Monty Hunter

No. 34
- Position: Safety

Personal information
- Born: January 21, 1959 (age 67) Dover, Ohio, U.S.
- Listed height: 6 ft 0 in (1.83 m)
- Listed weight: 202 lb (92 kg)

Career information
- High school: Dover
- College: Salem
- NFL draft: 1982: 4th round, 109th overall pick

Career history
- Dallas Cowboys (1982); St. Louis Cardinals (1983); Washington Redskins (1984)*;
- * Offseason and/or practice squad member only

Awards and highlights
- All-WVIAC (1981); Second-team All-WVIAC (1980);

Career NFL statistics
- Fumble recoveries: 1
- Sacks: 1
- Stats at Pro Football Reference

= Monty Hunter =

American football player (born 1959)

Orie Montgomery Hunter III (born January 21, 1959) is an American former professional football player who was a safety in the National Football League (NFL) for the Dallas Cowboys and St. Louis Cardinals (NFL). He played college football for the Salem Tigers.

==Early life==
Hunter attended Dover High School, where he played as a running back and safety After graduation, he chose to work at the Great Plains Bag Company instead of going to college.

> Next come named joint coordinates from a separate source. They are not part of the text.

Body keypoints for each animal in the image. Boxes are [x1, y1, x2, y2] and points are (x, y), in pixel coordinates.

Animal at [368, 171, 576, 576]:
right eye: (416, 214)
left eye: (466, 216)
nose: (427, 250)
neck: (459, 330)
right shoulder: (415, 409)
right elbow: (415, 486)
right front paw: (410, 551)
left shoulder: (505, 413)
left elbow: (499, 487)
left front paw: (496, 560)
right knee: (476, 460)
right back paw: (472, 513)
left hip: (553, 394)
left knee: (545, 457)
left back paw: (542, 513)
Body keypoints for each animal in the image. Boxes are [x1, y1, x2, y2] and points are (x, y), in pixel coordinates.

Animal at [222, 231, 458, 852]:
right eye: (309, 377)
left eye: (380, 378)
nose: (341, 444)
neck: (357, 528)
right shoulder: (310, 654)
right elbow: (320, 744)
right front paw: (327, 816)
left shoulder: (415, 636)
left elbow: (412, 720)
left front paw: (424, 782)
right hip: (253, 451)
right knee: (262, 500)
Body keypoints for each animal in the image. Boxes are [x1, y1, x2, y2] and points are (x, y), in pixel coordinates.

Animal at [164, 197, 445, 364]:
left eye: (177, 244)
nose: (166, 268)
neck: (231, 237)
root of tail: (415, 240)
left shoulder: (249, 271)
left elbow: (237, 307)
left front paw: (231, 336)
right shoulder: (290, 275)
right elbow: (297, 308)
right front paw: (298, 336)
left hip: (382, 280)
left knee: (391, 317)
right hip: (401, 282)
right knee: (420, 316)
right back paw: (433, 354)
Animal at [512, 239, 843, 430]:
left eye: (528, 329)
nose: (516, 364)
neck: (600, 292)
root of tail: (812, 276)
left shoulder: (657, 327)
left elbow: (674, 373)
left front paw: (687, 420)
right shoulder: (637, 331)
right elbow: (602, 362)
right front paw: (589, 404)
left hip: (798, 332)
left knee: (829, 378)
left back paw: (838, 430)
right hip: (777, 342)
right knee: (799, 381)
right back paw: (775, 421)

He walked on at NAIA Salem College, where he was a three-year starter at cornerback. As a freshman, he recorded 5 interceptions, although he only played a total of 5 snaps.

As a junior, he had 7 interceptions. He registered 76 tackles (second on the team), 5 interceptions and returned a kickoff for a 93 yards touchdown as a senior.

==Professional career==

===Dallas Cowboys===
Hunter was selected by the Dallas Cowboys in the fourth round (109th overall) of the 1982 NFL draft. He made the team as a backup safety, taking advantage of the retirements of Charlie Waters and Randy Hughes.

Because of his size, he was used as a linebacker on passing downs to cover running backs and tight ends. He is best remembered for the interception he returned for a touchdown in the first round of the playoffs against the Tampa Bay Buccaneers, that turned the game around for a 30–17 win. During the regular season, he also caused a fumble against the Buccaneers, that helped preserve a 14-9 win.

On August 27, 1983, he was waived after being passed on the depth chart by undrafted free agent Bill Bates.

===St. Louis Cardinals===
On August 30, 1983, he was claimed off waivers by the St. Louis Cardinals. He played in five games before being cut on October 2, to make room for cornerback Jeff Griffin.

===Washington Redskins===
On March 1, 1984, he was signed as a free agent by the Washington Redskins. He was released on July 31.